Currently, components rely on inputs from previous components in order to produce outputs:
We can introduce message queues so that components can start doing their task independently of previous one once events are available:
Safety optimization - pre-signed upload URL
To avoid unauthorized users from uploading videos, we introduce pre-signed upload URLs:
How it works:
- client makes request to API server to fetch upload URL
- API servers generate the URL and return it to the client
- Client uploads the video using the URL
Safety optimization - protect your videos
To protect creators from having their original content stolen, we can introduce some safety options:
- Digital right management (DRM) systems - Apple FairPlay, Google Widevine, Microsoft PlayReady
- AES encryption - you can encrypt a video and configure an authorization policy. It is decrypted on playback.
- Visual watermarking - image overlay on top of video which contains your identifying information, eg company name.
Cost-saving optimization
CDN is expensive, as we’ve seen in our back of the envelope estimation.
We can piggyback on the fact that video streams follow a long-tail distribution - ie a few popular videos are accessed frequently, but everything else is not.
Hence, we can store popular videos in CDN and serve everything else from high capacity storage servers:
Other cost-saving optimizations:
- We might not need to store many encoded versions for less popular videos. Short videos can be encoded on-demand.
- Some videos are only popular in certain regions. We can avoid distributing them in all regions.
- Build your own CDN. Can make sense for large streaming companies like Netflix.
Error Handling
For a large-scale system, errors are unavoidable. To make a fault-tolerant system, we need to handle errors gracefully and recover from them.
There are two types of errors:
- Recoverable error - can be mitigated by retrying a few times. If retrying fails, a proper error code is returned to the client.
- Non-recoverable error - system stops running related tasks and returns proper error code to the client.
Other typical errors and their resolution:
- Upload error - retry a few times
- Split video error - entire video is passed to server if older clients don’t support GOP alignment.

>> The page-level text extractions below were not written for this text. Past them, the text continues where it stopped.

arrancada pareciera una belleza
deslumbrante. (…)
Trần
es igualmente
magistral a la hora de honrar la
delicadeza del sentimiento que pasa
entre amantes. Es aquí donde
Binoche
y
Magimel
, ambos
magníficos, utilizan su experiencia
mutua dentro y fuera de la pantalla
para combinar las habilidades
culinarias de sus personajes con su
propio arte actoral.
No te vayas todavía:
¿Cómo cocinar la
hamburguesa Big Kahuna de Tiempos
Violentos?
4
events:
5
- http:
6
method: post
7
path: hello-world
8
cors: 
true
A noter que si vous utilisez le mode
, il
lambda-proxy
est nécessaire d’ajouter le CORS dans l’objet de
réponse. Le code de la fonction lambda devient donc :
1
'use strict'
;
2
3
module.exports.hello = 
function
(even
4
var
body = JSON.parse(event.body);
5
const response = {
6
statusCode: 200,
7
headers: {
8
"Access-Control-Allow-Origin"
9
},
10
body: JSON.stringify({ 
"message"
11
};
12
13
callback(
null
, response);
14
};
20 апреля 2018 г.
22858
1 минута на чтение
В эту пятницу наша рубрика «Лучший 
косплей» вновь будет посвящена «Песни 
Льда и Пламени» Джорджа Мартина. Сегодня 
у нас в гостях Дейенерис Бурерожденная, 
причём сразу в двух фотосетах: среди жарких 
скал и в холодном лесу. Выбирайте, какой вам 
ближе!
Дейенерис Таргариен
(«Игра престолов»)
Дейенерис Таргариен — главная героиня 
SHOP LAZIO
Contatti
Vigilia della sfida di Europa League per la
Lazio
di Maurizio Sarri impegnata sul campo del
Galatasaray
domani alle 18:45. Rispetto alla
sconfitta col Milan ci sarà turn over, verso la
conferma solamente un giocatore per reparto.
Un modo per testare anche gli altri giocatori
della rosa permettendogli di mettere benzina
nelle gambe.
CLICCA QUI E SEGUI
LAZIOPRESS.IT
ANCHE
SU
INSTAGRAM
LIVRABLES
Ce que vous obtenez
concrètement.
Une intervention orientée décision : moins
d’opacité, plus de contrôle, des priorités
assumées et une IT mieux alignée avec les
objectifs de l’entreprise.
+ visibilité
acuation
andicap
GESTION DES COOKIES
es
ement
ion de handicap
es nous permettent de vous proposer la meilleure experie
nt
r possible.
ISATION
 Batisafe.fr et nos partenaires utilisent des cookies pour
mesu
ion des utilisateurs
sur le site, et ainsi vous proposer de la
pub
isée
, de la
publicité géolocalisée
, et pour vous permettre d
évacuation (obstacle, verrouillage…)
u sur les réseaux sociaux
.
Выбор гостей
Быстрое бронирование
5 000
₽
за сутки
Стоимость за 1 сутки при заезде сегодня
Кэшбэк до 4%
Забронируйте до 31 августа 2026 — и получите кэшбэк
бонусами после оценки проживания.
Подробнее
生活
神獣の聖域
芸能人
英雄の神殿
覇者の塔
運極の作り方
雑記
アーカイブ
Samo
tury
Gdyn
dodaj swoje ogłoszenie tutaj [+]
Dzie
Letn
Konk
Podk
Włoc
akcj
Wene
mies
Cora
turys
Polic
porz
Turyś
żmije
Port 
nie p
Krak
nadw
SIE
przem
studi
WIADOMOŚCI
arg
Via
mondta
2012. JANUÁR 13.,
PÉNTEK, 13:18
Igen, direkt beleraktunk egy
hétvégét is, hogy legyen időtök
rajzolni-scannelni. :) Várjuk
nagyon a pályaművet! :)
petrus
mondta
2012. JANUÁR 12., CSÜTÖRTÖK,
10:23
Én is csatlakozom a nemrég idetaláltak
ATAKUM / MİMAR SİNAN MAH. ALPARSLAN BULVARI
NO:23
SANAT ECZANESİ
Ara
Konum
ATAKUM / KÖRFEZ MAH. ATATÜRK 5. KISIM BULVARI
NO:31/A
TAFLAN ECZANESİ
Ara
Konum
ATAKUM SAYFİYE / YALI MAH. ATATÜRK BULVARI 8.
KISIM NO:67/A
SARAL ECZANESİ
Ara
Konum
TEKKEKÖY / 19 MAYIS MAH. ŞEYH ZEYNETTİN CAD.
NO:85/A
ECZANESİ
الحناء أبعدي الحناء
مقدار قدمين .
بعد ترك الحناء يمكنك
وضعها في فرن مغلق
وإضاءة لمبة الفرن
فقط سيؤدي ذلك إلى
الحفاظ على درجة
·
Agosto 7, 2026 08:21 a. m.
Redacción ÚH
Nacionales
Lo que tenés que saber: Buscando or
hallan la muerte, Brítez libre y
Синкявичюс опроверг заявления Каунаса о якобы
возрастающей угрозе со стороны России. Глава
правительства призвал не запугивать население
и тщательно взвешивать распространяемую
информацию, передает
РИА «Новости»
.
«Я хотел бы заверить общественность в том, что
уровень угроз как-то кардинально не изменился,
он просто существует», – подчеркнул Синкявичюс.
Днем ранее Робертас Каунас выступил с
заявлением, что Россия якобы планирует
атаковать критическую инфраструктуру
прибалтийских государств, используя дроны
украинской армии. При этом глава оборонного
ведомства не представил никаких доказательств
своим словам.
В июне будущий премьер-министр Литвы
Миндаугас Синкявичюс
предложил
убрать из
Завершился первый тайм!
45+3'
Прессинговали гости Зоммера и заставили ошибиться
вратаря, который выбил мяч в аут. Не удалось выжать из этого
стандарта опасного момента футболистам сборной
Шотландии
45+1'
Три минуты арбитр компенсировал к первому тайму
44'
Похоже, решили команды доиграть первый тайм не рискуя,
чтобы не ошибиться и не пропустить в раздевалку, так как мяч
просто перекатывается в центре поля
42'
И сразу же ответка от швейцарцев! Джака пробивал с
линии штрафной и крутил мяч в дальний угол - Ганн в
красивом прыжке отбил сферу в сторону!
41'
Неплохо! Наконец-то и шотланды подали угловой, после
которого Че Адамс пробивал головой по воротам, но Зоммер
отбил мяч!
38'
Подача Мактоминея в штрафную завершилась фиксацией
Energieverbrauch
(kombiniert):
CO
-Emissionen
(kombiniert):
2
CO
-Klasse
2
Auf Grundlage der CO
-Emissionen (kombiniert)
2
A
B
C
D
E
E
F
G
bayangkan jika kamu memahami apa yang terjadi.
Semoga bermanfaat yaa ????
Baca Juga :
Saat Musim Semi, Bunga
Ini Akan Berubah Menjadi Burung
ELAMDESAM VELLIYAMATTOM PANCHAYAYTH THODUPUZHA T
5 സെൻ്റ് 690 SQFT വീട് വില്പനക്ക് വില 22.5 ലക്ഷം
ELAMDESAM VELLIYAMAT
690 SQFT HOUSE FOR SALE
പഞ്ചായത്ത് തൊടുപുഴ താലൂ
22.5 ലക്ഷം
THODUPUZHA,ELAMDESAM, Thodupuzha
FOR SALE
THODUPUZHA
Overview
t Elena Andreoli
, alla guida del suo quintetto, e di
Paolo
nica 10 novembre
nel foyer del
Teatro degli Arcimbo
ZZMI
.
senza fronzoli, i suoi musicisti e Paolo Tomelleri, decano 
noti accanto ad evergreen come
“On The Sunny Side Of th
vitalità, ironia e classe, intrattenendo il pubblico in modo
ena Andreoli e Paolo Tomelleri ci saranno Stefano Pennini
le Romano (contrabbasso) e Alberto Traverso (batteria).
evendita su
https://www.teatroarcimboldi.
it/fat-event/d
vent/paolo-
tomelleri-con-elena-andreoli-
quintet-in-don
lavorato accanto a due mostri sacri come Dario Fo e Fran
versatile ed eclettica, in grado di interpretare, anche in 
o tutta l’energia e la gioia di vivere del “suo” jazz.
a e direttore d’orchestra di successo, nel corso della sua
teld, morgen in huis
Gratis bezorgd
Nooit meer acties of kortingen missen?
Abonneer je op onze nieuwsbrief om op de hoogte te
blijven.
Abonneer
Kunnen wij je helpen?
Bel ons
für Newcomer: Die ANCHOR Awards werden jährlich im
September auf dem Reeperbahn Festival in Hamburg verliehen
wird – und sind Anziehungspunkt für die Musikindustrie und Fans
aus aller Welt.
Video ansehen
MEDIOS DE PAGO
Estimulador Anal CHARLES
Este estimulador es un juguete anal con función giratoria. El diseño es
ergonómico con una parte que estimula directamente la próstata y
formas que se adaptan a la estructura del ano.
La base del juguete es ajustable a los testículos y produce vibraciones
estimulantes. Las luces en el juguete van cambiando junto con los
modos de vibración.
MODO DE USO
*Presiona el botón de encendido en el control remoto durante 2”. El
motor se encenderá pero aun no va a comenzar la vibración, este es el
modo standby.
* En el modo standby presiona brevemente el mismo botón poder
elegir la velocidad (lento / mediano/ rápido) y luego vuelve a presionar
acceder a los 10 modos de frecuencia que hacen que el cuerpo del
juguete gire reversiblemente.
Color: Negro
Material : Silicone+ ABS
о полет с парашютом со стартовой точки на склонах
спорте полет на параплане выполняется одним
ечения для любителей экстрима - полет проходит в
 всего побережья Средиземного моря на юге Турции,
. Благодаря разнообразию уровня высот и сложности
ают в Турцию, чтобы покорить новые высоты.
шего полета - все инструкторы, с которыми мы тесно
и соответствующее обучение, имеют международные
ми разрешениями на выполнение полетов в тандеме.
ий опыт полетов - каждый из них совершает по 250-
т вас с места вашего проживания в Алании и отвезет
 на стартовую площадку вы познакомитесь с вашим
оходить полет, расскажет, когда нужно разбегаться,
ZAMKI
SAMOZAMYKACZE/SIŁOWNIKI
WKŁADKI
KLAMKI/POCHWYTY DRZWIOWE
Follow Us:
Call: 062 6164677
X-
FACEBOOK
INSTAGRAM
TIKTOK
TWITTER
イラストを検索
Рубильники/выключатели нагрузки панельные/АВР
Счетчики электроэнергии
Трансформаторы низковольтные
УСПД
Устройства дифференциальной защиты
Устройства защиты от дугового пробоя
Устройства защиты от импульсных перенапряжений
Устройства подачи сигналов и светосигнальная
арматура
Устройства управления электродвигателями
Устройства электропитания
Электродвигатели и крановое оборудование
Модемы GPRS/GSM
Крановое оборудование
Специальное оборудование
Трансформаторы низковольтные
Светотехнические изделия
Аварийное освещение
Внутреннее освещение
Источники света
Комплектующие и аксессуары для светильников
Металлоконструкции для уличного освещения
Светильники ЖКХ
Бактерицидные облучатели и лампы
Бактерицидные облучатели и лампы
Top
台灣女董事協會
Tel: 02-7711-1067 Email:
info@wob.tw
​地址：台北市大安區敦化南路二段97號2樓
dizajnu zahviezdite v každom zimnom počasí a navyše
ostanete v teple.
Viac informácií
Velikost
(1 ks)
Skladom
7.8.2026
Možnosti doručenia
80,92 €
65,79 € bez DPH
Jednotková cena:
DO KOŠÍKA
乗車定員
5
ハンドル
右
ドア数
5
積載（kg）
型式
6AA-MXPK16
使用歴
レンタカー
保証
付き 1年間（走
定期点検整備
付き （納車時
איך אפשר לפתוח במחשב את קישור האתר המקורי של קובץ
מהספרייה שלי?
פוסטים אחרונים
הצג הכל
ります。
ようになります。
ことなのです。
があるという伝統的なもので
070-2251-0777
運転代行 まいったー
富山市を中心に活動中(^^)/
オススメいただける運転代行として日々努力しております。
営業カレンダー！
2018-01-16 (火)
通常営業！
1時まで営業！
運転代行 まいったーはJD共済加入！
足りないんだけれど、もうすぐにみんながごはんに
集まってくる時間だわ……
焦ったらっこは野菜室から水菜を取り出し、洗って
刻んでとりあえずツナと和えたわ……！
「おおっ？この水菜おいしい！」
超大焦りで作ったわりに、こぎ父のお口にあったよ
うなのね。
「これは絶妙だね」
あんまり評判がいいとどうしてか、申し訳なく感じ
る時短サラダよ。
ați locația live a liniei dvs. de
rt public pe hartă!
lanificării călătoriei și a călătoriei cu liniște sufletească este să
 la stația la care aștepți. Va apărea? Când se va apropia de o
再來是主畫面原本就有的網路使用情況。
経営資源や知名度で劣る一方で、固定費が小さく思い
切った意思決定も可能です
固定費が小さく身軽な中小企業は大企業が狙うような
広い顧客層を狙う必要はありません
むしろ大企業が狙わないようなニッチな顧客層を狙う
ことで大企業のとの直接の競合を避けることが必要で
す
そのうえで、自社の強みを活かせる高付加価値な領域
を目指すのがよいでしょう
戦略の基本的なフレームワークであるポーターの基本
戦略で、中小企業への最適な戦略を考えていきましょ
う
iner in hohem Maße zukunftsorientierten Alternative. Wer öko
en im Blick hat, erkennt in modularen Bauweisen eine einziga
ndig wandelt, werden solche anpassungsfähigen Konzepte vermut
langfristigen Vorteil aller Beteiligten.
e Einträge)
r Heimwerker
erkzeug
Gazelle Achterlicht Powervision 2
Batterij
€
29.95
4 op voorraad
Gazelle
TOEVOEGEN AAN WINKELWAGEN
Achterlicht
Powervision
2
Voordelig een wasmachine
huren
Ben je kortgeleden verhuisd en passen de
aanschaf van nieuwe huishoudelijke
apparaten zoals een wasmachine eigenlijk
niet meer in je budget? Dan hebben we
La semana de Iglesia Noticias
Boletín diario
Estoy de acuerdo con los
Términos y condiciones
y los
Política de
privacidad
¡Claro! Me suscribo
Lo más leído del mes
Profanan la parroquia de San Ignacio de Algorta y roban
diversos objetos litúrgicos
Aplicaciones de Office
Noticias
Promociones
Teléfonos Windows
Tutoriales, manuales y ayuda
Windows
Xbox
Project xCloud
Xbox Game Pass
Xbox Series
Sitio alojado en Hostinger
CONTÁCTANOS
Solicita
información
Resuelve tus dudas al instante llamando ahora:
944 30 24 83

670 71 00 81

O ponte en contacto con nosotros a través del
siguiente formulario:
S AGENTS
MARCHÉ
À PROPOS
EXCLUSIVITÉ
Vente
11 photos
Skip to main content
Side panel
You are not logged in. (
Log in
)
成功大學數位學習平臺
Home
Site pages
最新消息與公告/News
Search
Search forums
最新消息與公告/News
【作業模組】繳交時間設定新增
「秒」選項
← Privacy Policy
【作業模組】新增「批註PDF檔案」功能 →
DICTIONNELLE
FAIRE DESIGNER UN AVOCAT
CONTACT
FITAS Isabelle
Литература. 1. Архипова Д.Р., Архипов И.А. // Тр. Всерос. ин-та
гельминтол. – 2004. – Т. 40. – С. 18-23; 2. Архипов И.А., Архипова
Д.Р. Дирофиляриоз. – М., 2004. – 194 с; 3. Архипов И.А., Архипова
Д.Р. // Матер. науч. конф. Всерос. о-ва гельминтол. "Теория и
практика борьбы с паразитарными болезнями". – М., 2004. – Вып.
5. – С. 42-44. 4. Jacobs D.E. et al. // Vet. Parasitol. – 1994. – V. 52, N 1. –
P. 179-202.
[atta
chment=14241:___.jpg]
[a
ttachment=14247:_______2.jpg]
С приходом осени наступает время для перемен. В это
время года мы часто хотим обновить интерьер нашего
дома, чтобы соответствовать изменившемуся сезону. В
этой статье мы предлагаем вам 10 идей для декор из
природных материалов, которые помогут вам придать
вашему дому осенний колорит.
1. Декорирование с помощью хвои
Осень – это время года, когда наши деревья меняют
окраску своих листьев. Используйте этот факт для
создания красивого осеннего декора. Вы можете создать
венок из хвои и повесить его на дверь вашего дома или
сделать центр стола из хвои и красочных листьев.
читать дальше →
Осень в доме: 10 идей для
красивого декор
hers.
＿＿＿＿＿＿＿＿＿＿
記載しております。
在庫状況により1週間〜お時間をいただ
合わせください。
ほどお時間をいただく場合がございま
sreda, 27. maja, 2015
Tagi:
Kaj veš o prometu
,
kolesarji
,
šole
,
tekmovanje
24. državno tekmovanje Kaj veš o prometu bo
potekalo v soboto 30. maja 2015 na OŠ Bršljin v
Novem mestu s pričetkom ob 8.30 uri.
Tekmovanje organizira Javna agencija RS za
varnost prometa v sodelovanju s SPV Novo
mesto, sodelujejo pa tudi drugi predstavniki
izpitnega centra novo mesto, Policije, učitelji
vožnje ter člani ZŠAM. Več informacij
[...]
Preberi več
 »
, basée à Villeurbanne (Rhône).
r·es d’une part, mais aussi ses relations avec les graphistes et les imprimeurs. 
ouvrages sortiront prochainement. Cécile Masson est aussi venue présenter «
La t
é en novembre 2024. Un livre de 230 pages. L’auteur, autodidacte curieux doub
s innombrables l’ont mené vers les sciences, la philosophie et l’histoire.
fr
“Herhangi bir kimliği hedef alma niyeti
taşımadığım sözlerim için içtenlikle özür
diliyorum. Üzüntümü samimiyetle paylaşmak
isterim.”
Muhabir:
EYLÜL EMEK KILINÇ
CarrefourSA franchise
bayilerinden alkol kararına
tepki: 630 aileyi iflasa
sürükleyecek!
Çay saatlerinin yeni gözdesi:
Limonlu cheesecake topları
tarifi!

- Transcoding error - retry
- Preprocessor error - regenerate DAG
- DAG scheduler error - retry scheduling
- Resource manager queue down - use a replica
- Task worker down - retry task on different worker
- API server down - they’re stateless so requests can be redirected to other servers
- Metadata db/cache server down - replicate data across multiple nodes
- Master is down - Promote one of the slaves to become master
- Slave is down - If slave goes down, you can use another slave for reads and bring up another slave instance
Step 4 - Wrap up
Additional talking points:
- Scaling the API layer - easy to scale horizontally as API layer is stateless
- Scale the database - replication and sharding
- Live streaming - our system is not designed for live streams, but it shares some similarities, eg uploading, encoding, streaming. Notable differences:
- Live streaming has higher latency requirements so it might demand a different streaming protocol
- Lower requirement for parallelism as small chunks of data are already processed in real time
- different error handling, as there is a timeout after which we need to stop retrying
- Video takedowns - videos that violate copyrights, pornography, any other illegal acts need to be removed either during upload flow or based on user flagging.